** Description of the task **
Search the data for "Social". Each line containing it is to be copied.

[Page-level text extractions]
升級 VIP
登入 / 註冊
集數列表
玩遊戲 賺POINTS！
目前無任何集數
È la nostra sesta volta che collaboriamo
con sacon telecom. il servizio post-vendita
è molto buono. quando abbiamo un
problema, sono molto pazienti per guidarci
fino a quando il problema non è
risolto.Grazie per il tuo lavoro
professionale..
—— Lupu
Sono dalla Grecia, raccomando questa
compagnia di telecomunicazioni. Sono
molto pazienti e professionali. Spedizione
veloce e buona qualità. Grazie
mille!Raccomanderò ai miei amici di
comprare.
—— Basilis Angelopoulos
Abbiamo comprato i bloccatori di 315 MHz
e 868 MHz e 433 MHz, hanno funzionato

==

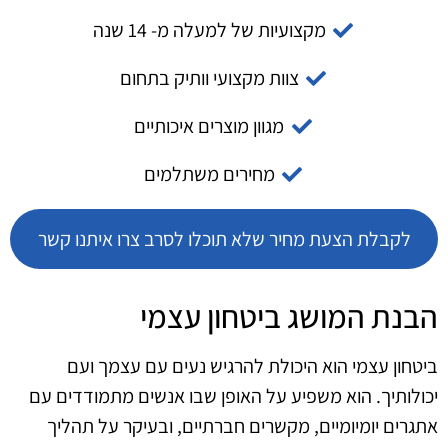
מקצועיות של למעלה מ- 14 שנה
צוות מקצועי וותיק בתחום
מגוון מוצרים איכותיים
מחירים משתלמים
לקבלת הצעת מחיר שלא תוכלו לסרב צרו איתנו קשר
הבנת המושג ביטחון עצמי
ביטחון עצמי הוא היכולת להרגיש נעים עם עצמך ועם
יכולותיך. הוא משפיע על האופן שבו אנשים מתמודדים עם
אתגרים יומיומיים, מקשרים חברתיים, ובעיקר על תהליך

==

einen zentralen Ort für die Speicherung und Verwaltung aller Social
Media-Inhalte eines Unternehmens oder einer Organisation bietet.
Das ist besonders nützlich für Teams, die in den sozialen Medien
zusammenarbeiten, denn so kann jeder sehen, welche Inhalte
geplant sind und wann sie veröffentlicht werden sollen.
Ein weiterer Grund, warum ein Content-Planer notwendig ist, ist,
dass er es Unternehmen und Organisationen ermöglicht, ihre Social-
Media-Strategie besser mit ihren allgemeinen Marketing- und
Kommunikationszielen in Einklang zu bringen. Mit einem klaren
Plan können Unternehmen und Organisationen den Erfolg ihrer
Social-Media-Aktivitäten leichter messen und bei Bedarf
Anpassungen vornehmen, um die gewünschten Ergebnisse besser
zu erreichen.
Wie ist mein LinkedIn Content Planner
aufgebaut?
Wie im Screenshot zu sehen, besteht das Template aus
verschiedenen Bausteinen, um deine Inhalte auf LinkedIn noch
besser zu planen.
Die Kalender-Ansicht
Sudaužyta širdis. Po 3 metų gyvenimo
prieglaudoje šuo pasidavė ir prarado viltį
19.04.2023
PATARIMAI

** Solution **
einen zentralen Ort für die Speicherung und Verwaltung aller Social
dass er es Unternehmen und Organisationen ermöglicht, ihre Social-
Social-Media-Aktivitäten leichter messen und bei Bedarf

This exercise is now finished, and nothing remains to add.